Some configuration will be required, but basic experiments can
be adjusted by modifying the Hydra Config 1.0
files in experiment/config
(Please note that hydra 1.1 is not yet supported).
Modifying the main experiment/config/config.yaml
is all you
need for most basic experiments. The main config file contains
a defaults list with entries corresponding to yaml configuration
files (config options) in the subfolders (config groups) in
experiment/config/<config_group>/<option>.yaml
.
💾 Config Defaults Example
defaults:
# data
- sampling: default__bb
- dataset: xyobject
- augment: none
# system
- framework: adavae_os
- model: vae_conv64
# training
- optimizer: adam
- schedule: beta_cyclic
- metrics: fast
- run_length: short
# logs
- run_callbacks: vis
- run_logging: wandb
# runtime
- run_location: local
- run_launcher: local
- run_action: train
# <rest of config.yaml left out>
...
Easily modify any of these values to adjust how the basic experiment
will be run. For example, change framework: adavae
to framework: betavae
, or
change the dataset from xyobject
to shapes3d
. Add new options by adding new
yaml files in the config group folders.
Weights and Biases is supported by changing run_logging: none
to
run_logging: wandb
. However, you will need to login from the command line. W&B logging supports
visualisations of latent traversals.
Why?
- Created as part of my Computer Science MSc scheduled for completion in 2021.
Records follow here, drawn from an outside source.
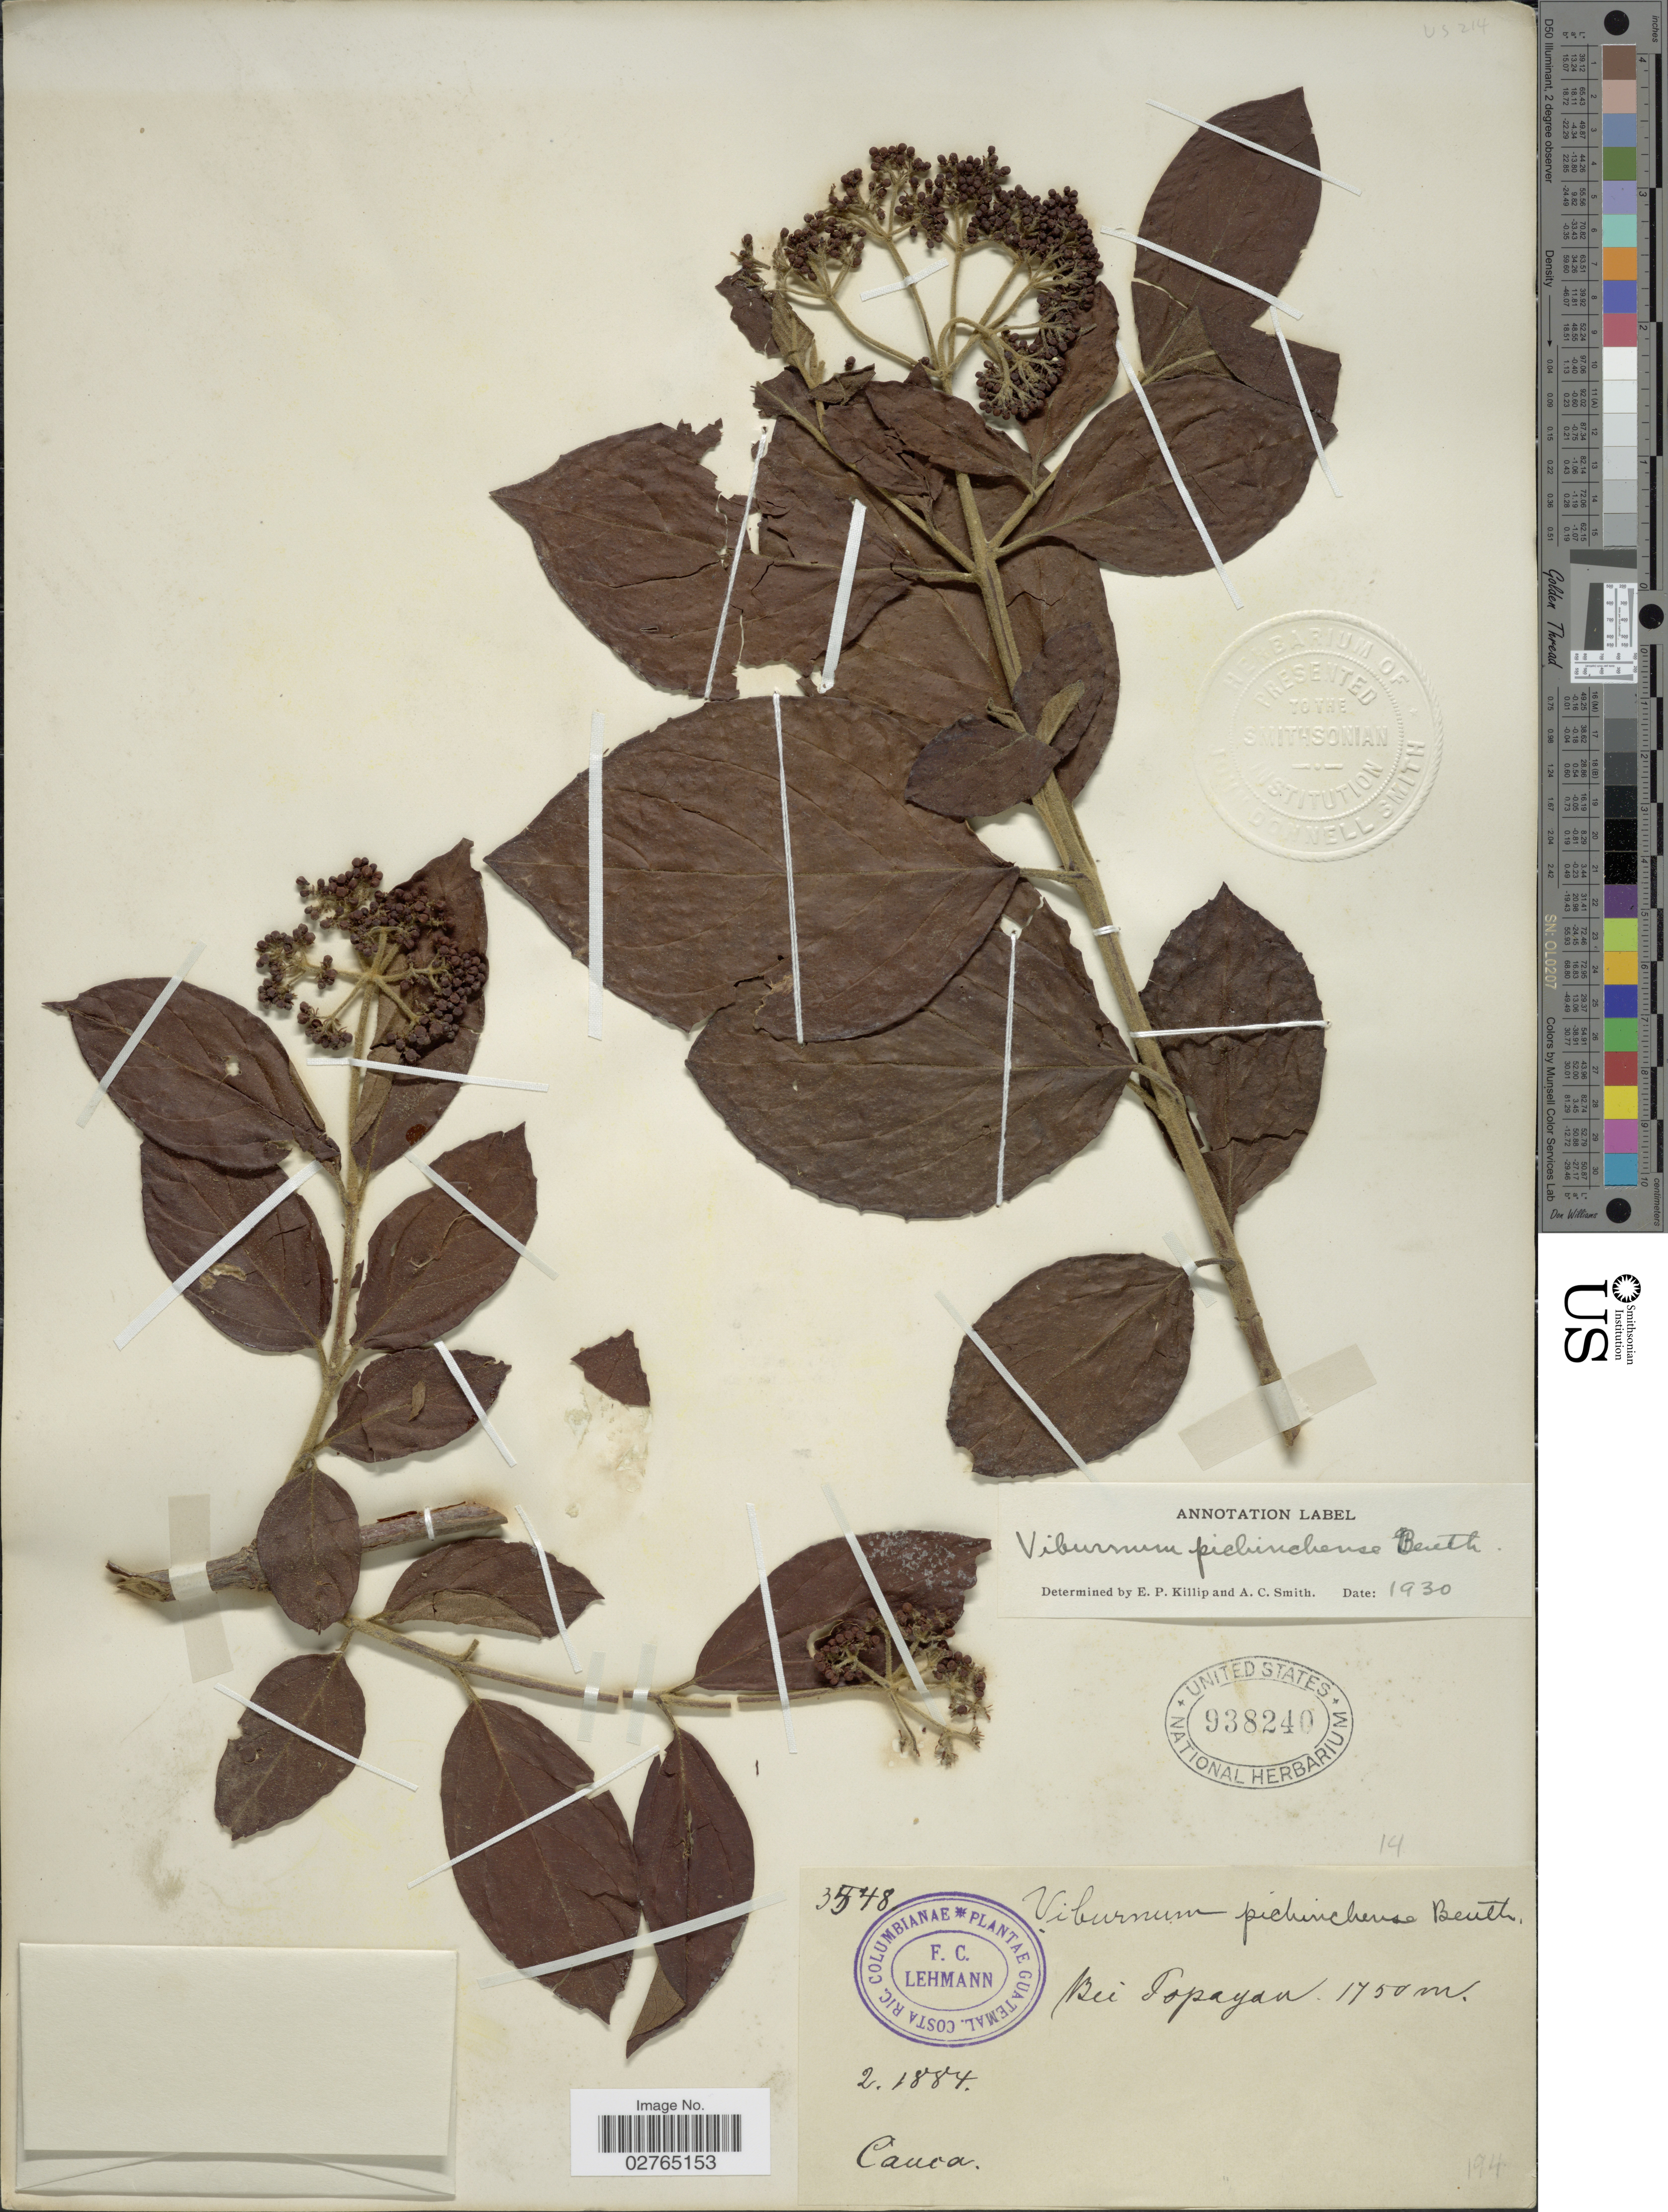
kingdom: Plantae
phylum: Tracheophyta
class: Magnoliopsida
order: Dipsacales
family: Viburnaceae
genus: Viburnum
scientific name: Viburnum pichinchense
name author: Benth.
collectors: F. C. Lehmann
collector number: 3548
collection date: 1884-02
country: Colombia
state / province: Cauca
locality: Bei Popayan.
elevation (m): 1750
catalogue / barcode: US 938240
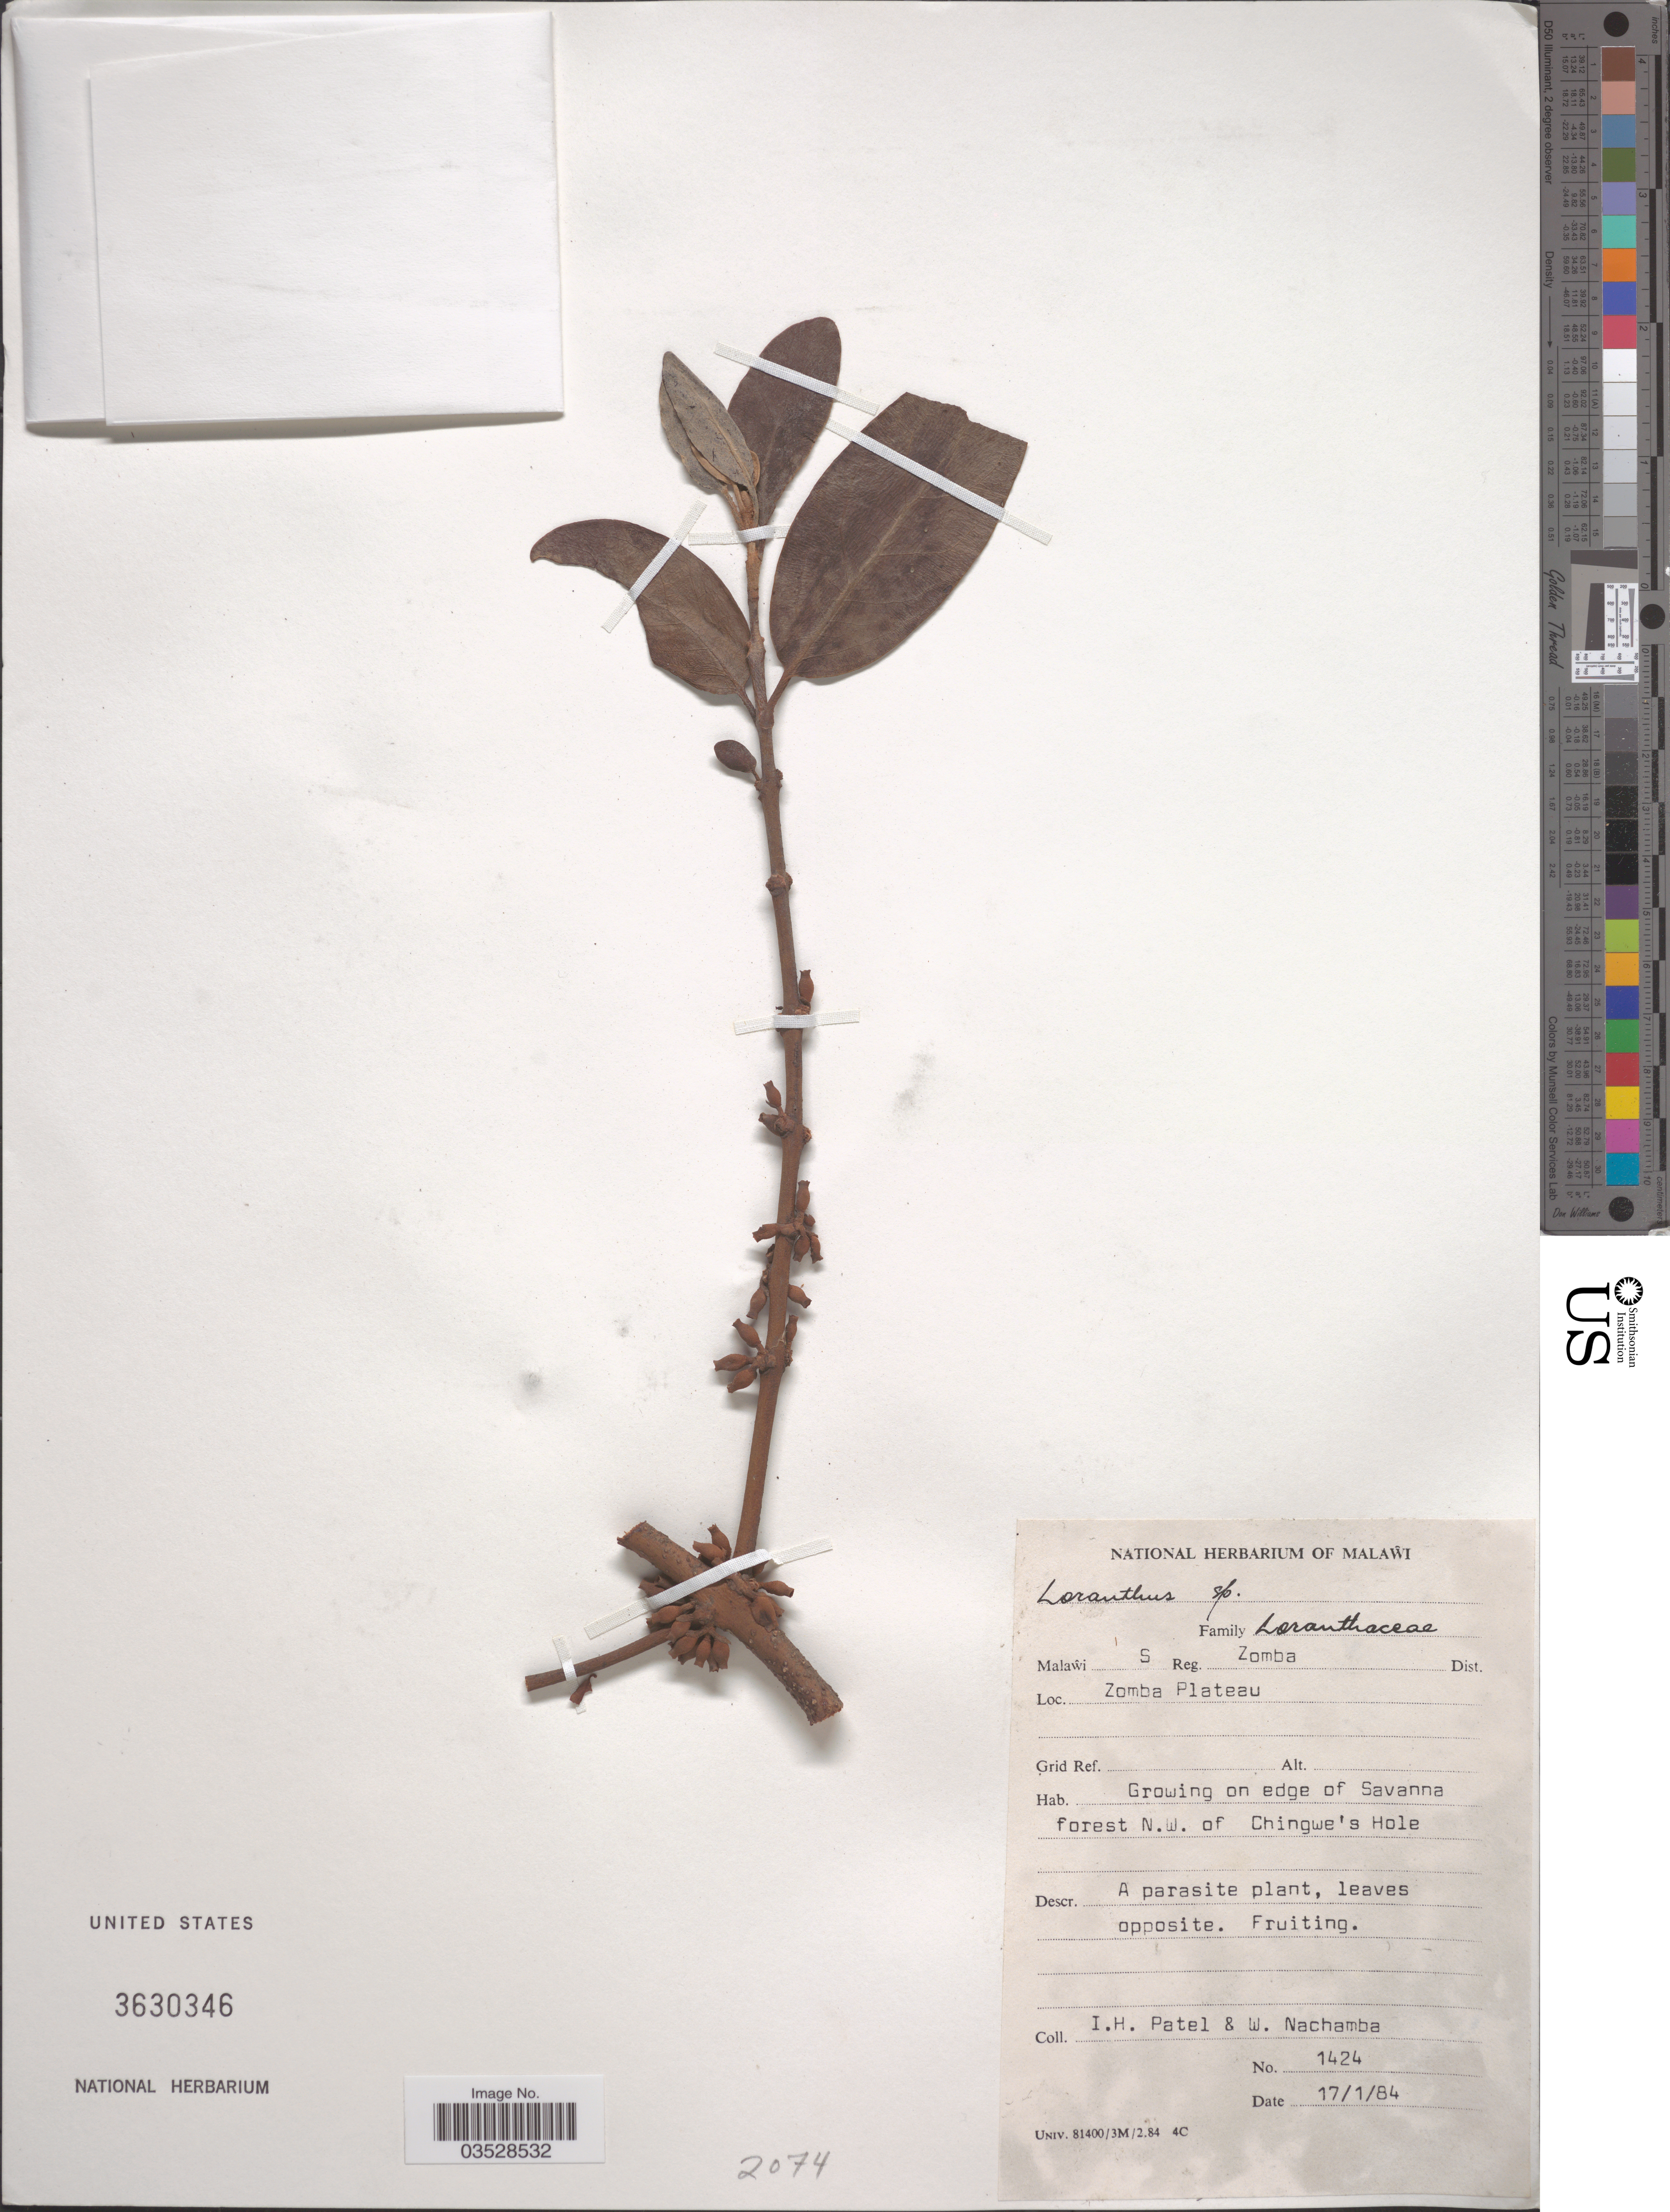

- I needed custom high quality implementations of various VAE's.
- A pytorch version of disentanglement_lib.
- I didn't have time to wait for Weakly-Supervised Disentanglement Without Compromises to release their code as part of disentanglement_lib. (As of September 2020 it has been released, but has unresolved discrepencies).
- disentanglement_lib still uses outdated Tensorflow 1.0, and the flow of data is unintuitive because of its use of Gin Config.